Top of Material to process

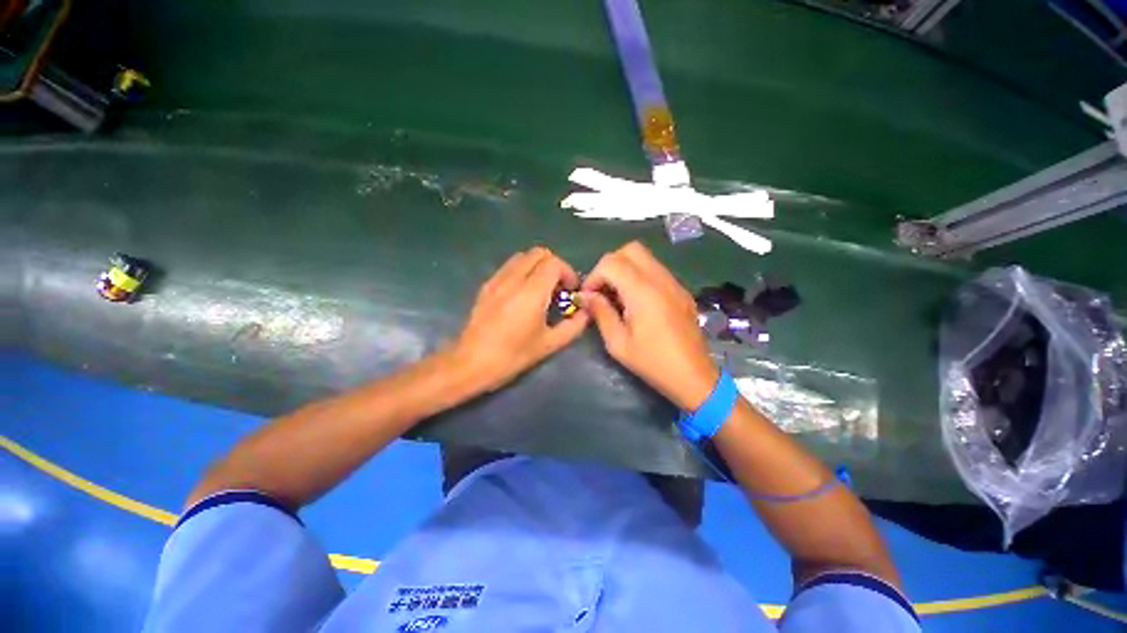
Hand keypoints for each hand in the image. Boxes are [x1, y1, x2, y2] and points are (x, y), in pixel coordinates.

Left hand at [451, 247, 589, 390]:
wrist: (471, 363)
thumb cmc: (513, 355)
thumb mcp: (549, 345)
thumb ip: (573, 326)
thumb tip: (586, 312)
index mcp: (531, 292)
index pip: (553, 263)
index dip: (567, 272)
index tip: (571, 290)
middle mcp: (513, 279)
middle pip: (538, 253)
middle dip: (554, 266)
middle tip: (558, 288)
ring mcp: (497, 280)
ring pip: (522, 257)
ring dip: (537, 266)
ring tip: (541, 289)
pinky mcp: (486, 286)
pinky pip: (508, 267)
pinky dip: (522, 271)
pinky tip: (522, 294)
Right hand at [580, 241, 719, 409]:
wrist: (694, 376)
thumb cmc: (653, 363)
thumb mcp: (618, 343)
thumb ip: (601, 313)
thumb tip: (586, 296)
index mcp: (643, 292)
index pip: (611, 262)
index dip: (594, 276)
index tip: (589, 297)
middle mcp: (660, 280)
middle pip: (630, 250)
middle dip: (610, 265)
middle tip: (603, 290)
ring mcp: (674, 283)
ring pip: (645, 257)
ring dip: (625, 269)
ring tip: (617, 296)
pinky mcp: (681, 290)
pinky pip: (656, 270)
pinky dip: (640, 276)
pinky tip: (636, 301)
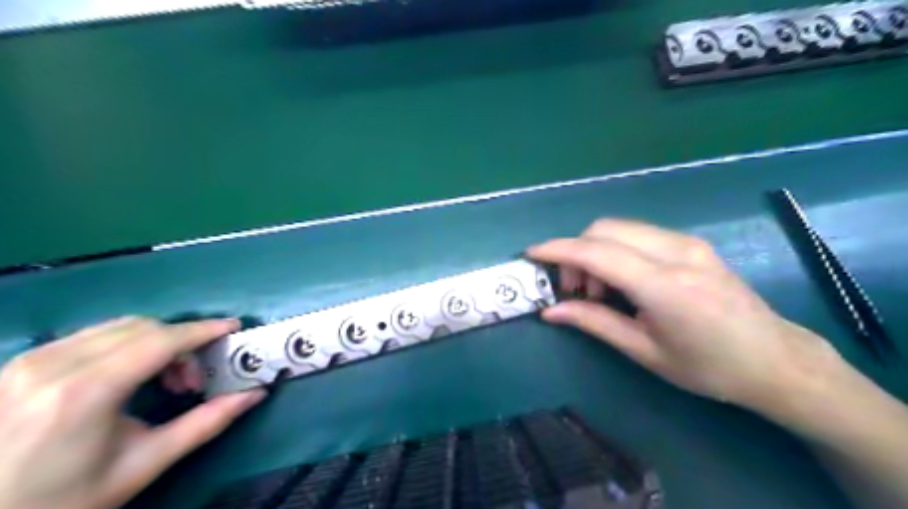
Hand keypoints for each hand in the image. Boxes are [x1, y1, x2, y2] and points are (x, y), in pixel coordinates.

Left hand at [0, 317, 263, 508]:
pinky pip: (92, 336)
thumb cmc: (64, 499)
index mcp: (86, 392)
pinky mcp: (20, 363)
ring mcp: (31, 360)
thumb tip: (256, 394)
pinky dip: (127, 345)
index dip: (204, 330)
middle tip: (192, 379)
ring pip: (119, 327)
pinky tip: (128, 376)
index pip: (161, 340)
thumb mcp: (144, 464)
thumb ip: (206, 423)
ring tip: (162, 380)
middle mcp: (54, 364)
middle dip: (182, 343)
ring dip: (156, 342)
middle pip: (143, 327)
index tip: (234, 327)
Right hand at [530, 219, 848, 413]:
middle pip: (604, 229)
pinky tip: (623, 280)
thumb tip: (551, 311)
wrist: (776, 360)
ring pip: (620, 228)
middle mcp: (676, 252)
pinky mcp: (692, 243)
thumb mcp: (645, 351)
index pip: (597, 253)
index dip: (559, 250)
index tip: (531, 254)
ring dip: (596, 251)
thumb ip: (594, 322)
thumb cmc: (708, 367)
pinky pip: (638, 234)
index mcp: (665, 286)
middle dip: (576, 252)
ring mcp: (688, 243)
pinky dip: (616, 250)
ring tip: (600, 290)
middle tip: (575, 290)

Bottom of Material to process

**Work to complete**
The answer should contain only the lines from the start of the records above through the line with "ring mcp: (674, 283)", copied exactly, and no pictures.

**Answer to this task**
Hand keypoints for each hand in the image. Boxes are [x1, y1, x2, y2] and points are (x, y), in pixel coordinates.

Left hand at [451, 247, 589, 390]:
wrist: (471, 363)
thumb cmc: (513, 355)
thumb mcp: (549, 345)
thumb ip: (573, 326)
thumb tip: (586, 312)
index mcp: (531, 292)
index pip: (553, 263)
index dip: (567, 272)
index tip: (571, 290)
middle mcp: (513, 279)
middle pip: (538, 253)
middle dip: (554, 266)
middle tip: (558, 288)
ring mcp: (497, 280)
ring pip: (522, 257)
ring dip: (537, 266)
ring tip: (541, 289)
pinky mcp: (486, 286)
pinky pip: (508, 267)
pinky dip: (522, 271)
pinky tip: (522, 294)
Right hand at [580, 241, 719, 409]:
wrist: (694, 376)
thumb cmc: (653, 363)
thumb mcp: (618, 343)
thumb ip: (601, 313)
thumb tip: (586, 296)
index mcp: (643, 292)
index pip: (611, 262)
index dip: (594, 276)
index tip: (589, 297)
middle mcp: (660, 280)
middle pip: (630, 250)
middle dip: (610, 265)
middle tip: (603, 290)
ring mcp: (674, 283)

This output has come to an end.